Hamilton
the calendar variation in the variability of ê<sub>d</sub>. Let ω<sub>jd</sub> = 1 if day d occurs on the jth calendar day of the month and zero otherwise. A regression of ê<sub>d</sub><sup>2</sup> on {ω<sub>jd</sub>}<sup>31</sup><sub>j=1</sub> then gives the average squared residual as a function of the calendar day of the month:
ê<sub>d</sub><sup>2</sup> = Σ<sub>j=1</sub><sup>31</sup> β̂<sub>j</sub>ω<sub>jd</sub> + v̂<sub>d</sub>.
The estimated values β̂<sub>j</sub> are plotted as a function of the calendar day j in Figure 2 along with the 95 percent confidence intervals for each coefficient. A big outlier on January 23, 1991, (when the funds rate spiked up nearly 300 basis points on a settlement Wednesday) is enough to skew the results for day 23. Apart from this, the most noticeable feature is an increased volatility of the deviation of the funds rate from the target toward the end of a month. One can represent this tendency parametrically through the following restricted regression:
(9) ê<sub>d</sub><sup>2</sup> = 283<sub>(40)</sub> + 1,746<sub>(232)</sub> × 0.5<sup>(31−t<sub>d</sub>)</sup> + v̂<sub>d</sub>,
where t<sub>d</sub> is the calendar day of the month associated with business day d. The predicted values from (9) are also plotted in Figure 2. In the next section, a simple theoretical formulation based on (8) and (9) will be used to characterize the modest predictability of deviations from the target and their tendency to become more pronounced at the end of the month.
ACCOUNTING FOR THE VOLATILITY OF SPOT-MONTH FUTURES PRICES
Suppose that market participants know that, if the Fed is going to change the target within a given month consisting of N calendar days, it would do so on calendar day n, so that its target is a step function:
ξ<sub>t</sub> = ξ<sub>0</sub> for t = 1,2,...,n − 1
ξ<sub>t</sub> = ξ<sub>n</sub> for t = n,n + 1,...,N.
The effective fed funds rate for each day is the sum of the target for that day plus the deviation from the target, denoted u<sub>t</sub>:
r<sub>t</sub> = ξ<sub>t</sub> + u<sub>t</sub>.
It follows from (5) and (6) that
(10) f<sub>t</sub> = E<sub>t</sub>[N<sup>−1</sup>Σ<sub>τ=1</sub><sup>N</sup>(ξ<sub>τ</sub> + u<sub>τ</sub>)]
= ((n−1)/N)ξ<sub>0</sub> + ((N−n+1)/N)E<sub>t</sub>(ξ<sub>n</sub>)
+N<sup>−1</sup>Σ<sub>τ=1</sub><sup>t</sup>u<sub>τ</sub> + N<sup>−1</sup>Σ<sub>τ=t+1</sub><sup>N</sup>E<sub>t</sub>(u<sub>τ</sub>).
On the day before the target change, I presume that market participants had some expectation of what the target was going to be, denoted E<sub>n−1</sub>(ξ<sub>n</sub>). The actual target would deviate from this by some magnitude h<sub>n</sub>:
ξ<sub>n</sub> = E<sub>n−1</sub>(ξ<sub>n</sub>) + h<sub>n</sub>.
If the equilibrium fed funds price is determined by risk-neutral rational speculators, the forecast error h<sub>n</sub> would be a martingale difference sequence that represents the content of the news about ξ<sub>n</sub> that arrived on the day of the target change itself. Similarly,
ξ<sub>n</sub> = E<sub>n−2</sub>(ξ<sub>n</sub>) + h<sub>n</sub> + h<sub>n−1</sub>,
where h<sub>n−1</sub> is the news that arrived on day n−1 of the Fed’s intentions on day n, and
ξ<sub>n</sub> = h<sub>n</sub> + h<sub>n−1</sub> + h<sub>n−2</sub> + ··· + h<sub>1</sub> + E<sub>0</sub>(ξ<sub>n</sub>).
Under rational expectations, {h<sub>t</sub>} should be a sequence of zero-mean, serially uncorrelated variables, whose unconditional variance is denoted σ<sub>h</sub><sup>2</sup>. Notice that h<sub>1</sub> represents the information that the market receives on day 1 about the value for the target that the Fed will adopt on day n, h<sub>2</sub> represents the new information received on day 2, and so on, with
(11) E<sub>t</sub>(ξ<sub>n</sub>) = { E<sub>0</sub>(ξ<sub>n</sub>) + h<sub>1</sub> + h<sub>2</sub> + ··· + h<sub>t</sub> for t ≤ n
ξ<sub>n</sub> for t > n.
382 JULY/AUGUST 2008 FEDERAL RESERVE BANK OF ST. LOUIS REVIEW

━━━

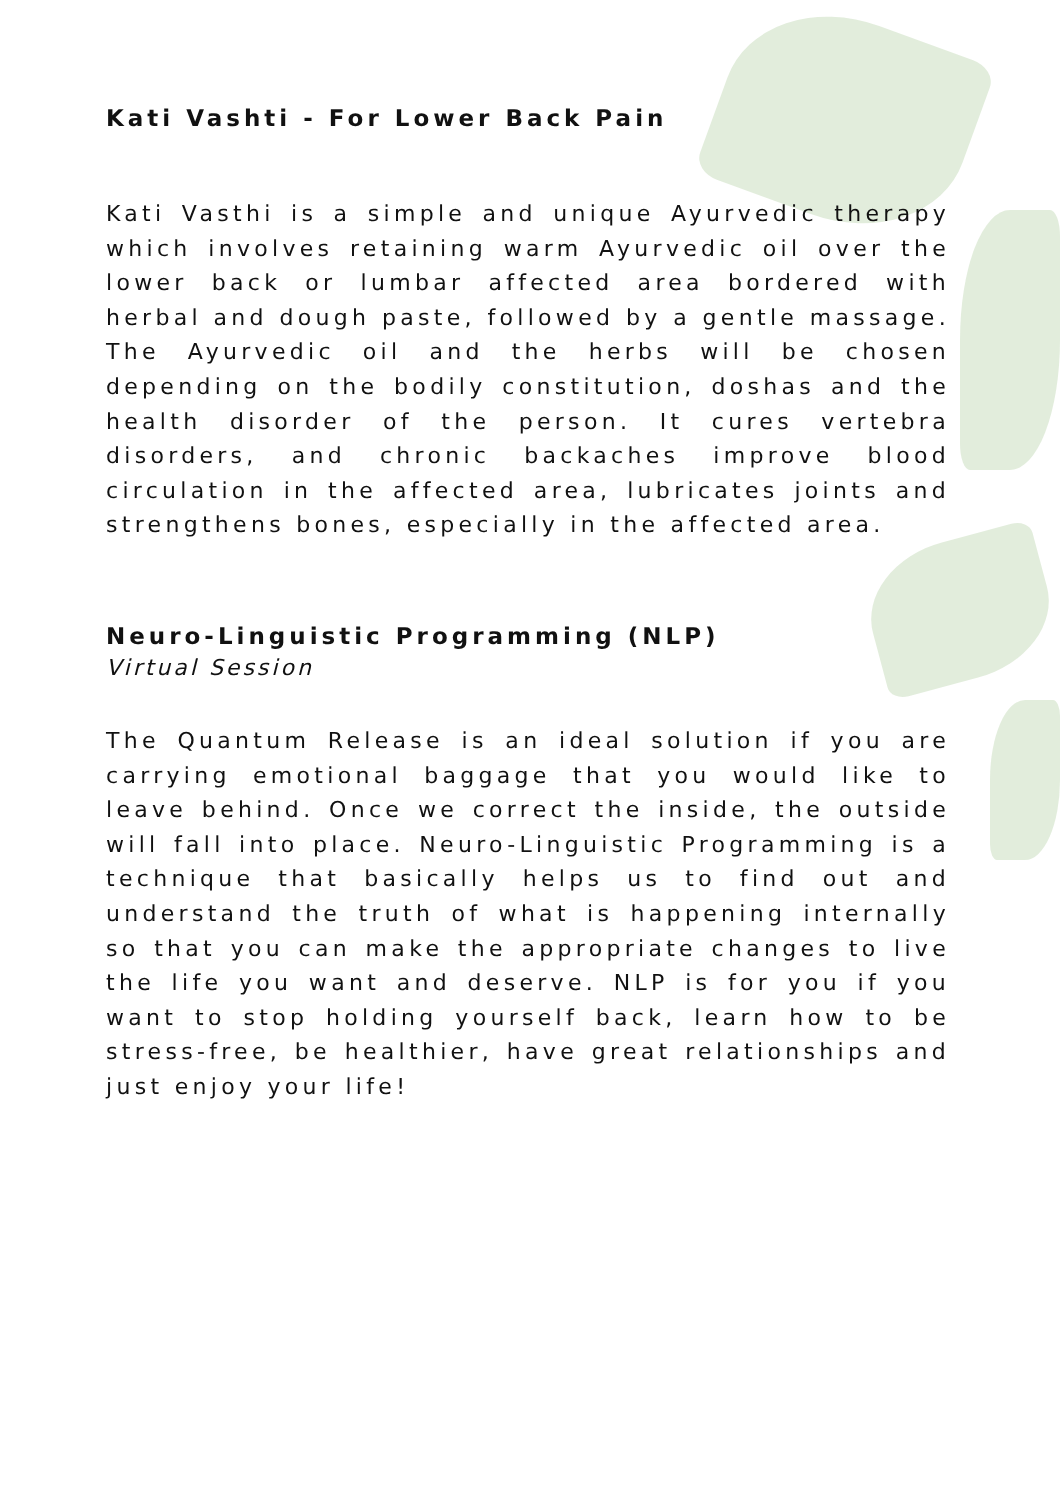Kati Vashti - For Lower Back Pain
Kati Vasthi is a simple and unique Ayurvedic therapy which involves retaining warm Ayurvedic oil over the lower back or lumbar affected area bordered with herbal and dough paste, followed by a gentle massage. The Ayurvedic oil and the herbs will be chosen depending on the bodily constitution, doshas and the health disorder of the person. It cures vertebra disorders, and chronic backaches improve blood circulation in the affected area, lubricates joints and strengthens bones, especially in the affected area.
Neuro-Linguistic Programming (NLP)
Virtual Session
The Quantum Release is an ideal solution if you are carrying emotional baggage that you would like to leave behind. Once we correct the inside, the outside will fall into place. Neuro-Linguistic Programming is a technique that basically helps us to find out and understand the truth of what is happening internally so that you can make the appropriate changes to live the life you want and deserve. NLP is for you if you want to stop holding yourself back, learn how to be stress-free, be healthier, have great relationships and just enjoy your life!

━━━

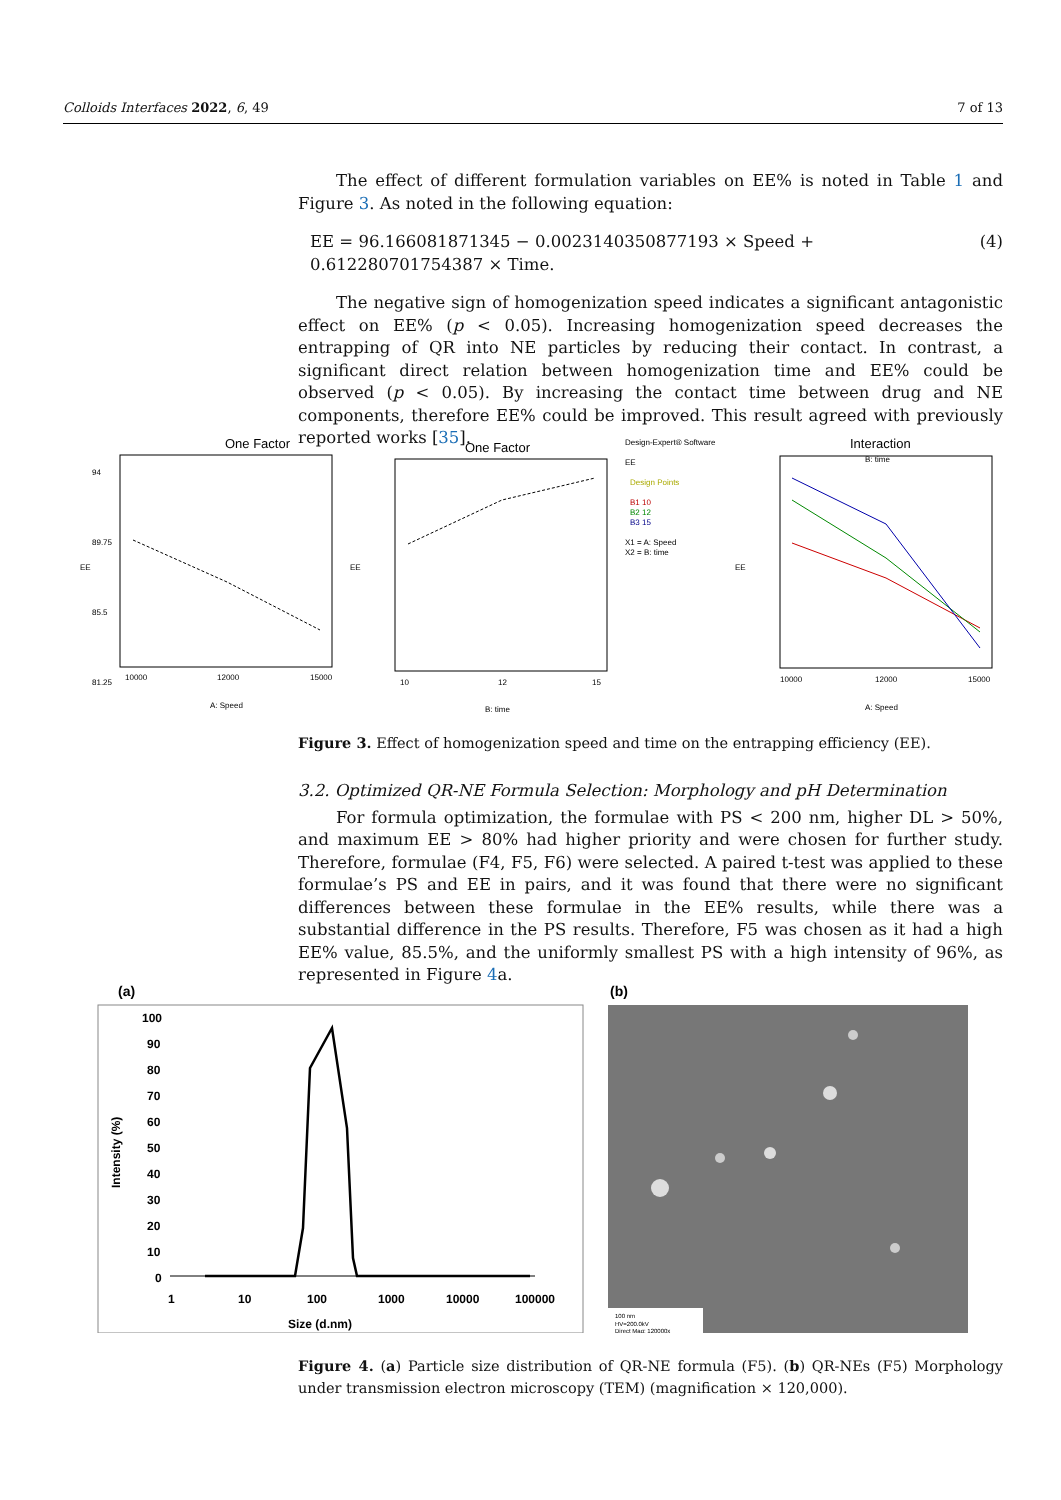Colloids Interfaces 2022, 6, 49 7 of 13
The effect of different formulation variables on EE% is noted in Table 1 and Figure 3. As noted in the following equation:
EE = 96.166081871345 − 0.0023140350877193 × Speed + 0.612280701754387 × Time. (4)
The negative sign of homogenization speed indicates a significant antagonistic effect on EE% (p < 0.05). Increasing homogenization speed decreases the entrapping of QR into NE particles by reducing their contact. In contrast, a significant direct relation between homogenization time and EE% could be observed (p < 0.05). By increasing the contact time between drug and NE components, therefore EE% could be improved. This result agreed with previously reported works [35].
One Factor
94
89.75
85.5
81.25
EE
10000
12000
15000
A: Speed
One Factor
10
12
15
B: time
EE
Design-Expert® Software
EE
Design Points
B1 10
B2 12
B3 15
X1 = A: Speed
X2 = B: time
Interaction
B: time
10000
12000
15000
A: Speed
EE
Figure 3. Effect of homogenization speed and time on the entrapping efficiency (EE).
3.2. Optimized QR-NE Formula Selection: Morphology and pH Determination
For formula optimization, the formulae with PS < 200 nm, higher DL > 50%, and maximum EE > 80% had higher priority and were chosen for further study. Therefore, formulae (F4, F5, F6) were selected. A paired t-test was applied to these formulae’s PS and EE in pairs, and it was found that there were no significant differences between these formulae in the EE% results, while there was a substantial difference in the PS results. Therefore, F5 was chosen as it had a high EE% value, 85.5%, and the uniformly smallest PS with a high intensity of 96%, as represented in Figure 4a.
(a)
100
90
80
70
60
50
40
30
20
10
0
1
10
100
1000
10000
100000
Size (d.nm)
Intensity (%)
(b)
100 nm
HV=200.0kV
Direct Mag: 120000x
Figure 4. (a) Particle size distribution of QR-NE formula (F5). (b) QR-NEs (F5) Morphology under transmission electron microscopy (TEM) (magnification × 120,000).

━━━

**PROBLEM DESCRIPTION:** Please copy each line of the records above in which the word "plotted" can be found.

**ANSWER FOR THIS EXERCISE:**
The estimated values β̂<sub>j</sub> are plotted as a function of the calendar day j in Figure 2 along with the 95 percent confidence intervals for each coefficient. A big outlier on January 23, 1991, (when the funds rate spiked up nearly 300 basis points on a settlement Wednesday) is enough to skew the results for day 23. Apart from this, the most noticeable feature is an increased volatility of the deviation of the funds rate from the target toward the end of a month. One can represent this tendency parametrically through the following restricted regression:
where t<sub>d</sub> is the calendar day of the month associated with business day d. The predicted values from (9) are also plotted in Figure 2. In the next section, a simple theoretical formulation based on (8) and (9) will be used to characterize the modest predictability of deviations from the target and their tendency to become more pronounced at the end of the month.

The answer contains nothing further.